Stored records
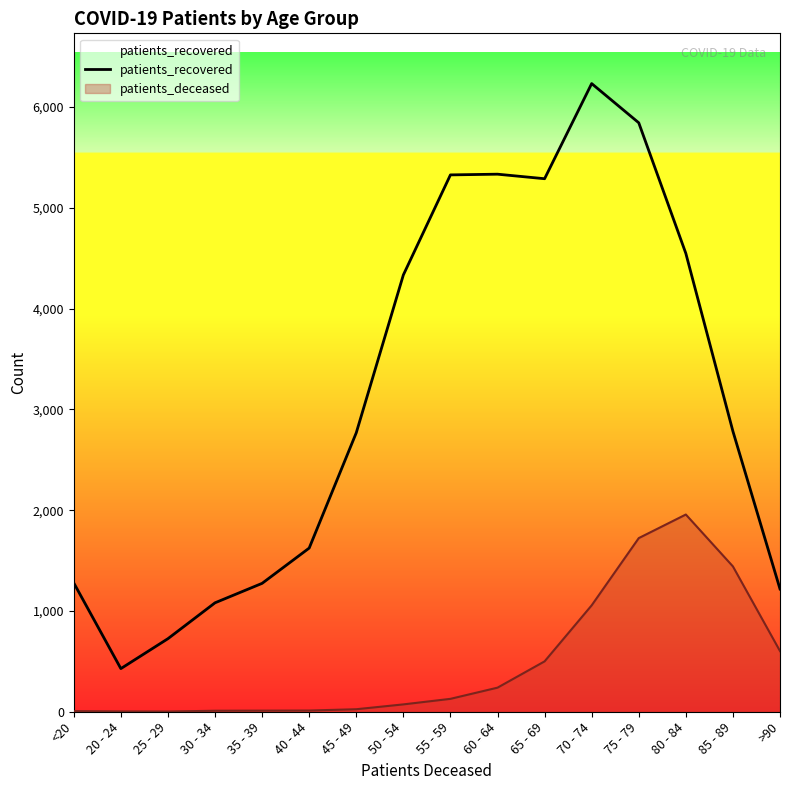

How many interior local valleys (lower than both neighbors) does the data have?

2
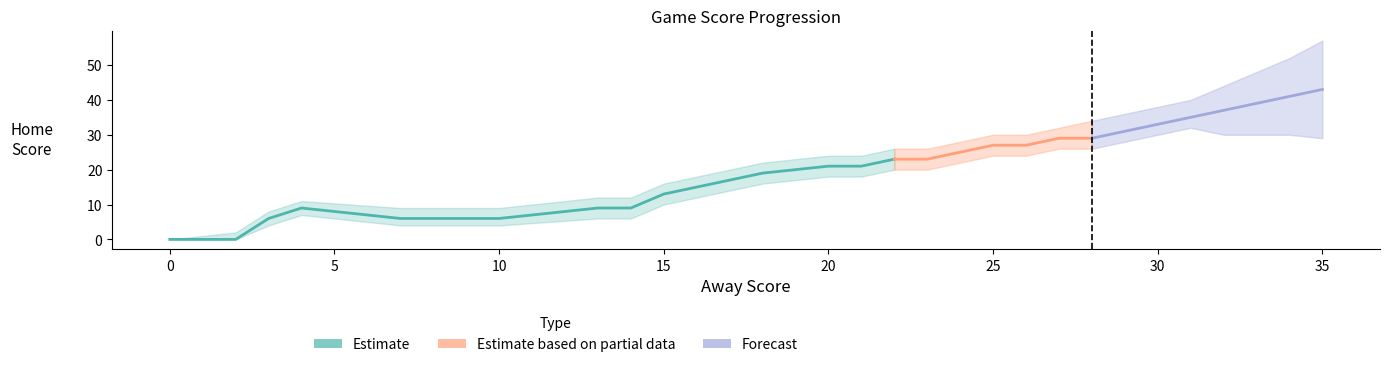

True or false: Home Score has a value of 13 at 27.

False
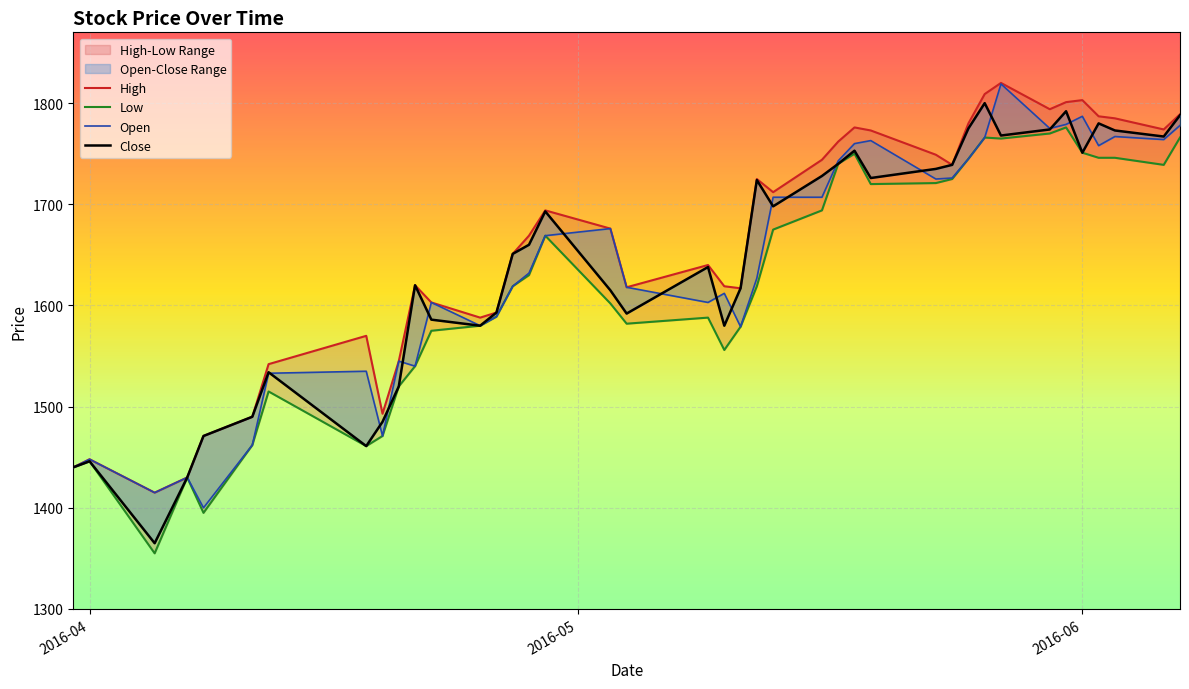

How many interior local peaks does the Close series have?

10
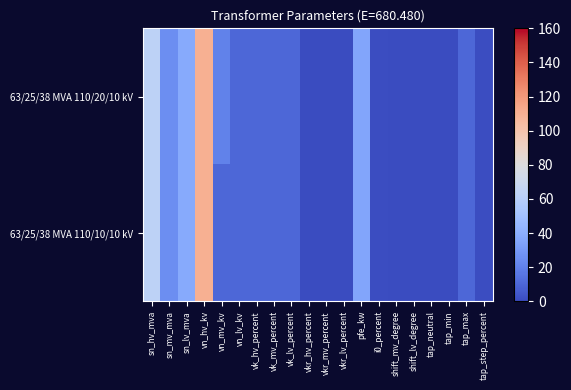

How many data points does each series have?

20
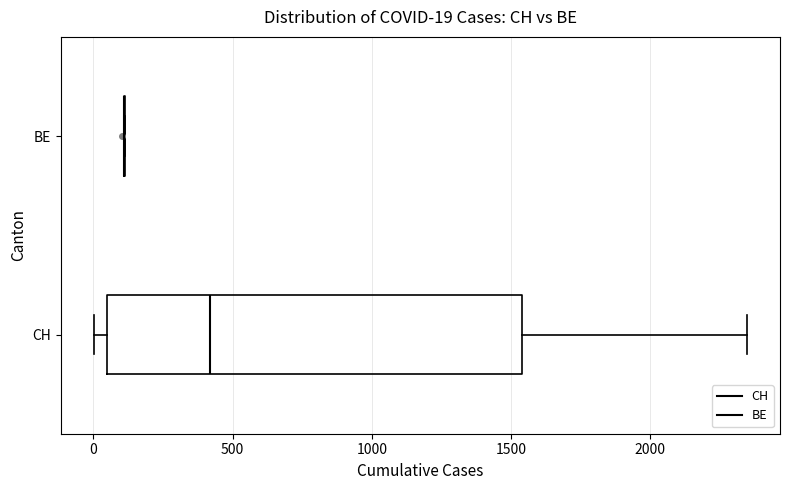

Comparing the boxes themselves (not the whiskers), which one is the widest?

CH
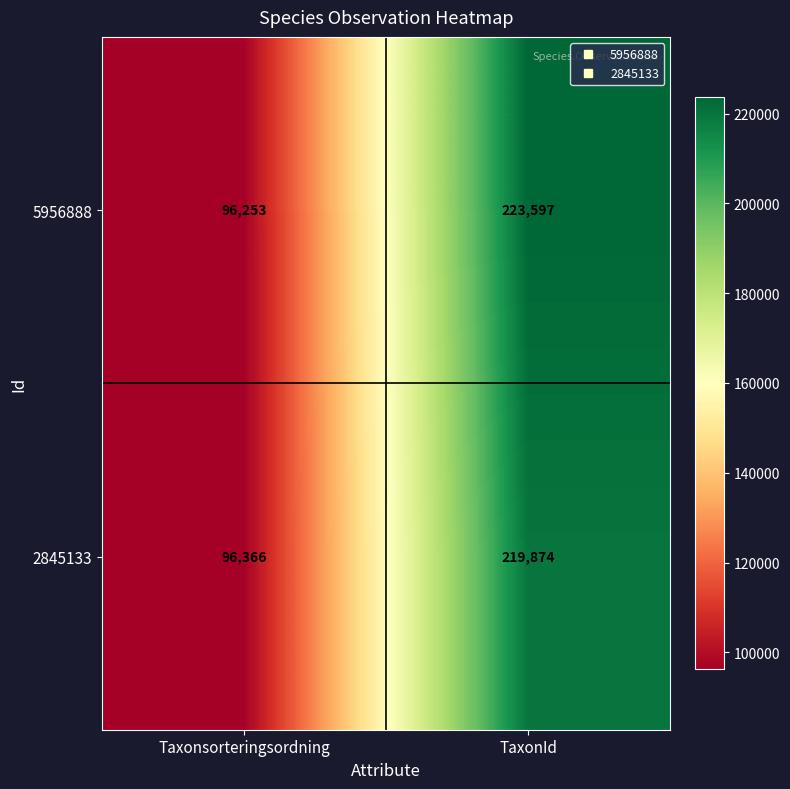

What value does the 5956888 series have at TaxonId?

223597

**YOUR GOAL**. Set down all of the data above word for word, leaving out the pictures.

**COMPLETED TASK**.
How many interior local valleys (lower than both neighbors) does the data have?

2

True or false: Home Score has a value of 13 at 27.

False

How many interior local peaks does the Close series have?

10

How many data points does each series have?

20

Comparing the boxes themselves (not the whiskers), which one is the widest?

CH

What value does the 5956888 series have at TaxonId?

223597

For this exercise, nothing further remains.